I have several patterns that call for a checkerboard border. If you're new to quilting or just to working with checkerboard fabric, you may want to know a few little tips about it.
I love the look of checkerboard. It often gives a quilt a little "pop" and makes the colors stand out even more. I think my love for it comes from reading old children's books. The old Mother Goose books had covers with a checkerboard border.
Checkerboard can be either very easy or very difficult, depending on whether or not you know the tips about working with it.
Using it can be like working with a built in measuring tape. You can count the squares to match up lengths, for instance. (If you have 52 squares down one border, you know you need 52 squares down the opposite side.
When sewing it to a section, cut it so that you can sew along a row of squares instead of a 1/4" seam allowance. (On my quilts, you can fudge the size of your borders without any problem.) Always flip it over so that you are sewing from the checkerboard side and can see the row of squares easily. This will prevent you sewing down the middle of the squares and gives a nicer look.
Press your seams toward the checkerboard (on both sides) to give it a more raised appearance. If you are new to quilting, the side you press the seam toward will be a little more raised than the other side. So if you want a border to recede, press the seams away from it. If you want it to stand out slightly, press the seams toward it.
The corners are easy if you have measured your squares correctly. They should come out the same in each corner. You may need to fudge your border size one square larger or one square shorter to make the corner come out without having two black squares or two white squares butted up together. If you just can't change the size and it doesn't come out right, you may need a solid square in the corner.

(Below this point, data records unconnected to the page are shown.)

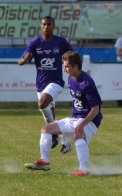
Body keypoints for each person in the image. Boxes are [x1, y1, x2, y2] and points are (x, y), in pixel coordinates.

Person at [24, 51, 103, 176]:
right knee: (46, 128)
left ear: (75, 66)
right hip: (75, 118)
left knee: (78, 134)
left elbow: (96, 109)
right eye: (64, 66)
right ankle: (44, 161)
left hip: (91, 120)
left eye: (67, 66)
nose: (65, 69)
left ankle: (83, 169)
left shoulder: (87, 82)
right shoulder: (71, 79)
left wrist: (82, 125)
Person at [18, 16, 73, 154]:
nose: (46, 27)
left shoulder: (60, 42)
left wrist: (70, 69)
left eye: (49, 24)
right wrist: (25, 59)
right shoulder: (35, 42)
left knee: (42, 104)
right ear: (41, 26)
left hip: (56, 82)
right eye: (44, 24)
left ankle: (55, 135)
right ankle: (65, 141)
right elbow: (21, 60)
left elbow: (72, 55)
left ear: (53, 26)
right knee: (49, 116)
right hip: (41, 84)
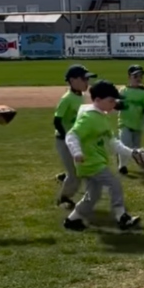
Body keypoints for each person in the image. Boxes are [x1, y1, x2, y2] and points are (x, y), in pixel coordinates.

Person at [63, 80, 142, 232]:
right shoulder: (89, 118)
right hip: (90, 162)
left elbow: (113, 143)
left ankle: (72, 220)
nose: (114, 104)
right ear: (97, 100)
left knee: (93, 194)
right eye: (111, 101)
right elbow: (71, 135)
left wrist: (132, 152)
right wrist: (77, 153)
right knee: (114, 183)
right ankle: (121, 216)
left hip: (92, 162)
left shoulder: (102, 117)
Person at [53, 64, 96, 209]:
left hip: (74, 140)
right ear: (72, 80)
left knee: (81, 169)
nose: (87, 83)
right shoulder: (67, 98)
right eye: (84, 79)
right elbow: (57, 120)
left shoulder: (80, 96)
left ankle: (65, 177)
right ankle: (63, 198)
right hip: (64, 140)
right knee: (75, 175)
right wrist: (67, 137)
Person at [117, 64, 144, 175]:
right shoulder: (123, 91)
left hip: (137, 125)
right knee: (125, 144)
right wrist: (117, 104)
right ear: (129, 77)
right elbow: (117, 104)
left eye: (140, 76)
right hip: (124, 123)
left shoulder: (143, 93)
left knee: (136, 146)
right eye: (135, 76)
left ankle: (142, 161)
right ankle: (122, 166)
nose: (139, 78)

Checkerboard comes in many sizes. The squares can range from over an inch wide to about 1/4" wide each. If one size doesn't look right, try a different size. If using the 1/4" wide squares, there is no need to fudge your border sizes.
It is easy to piece strips together because the seam just blends in.
I've been making my Irish Blessing pattern (on the right) as a sample in a different fabric/color combination. (It's not really crooked although the photo angle makes it look that way!)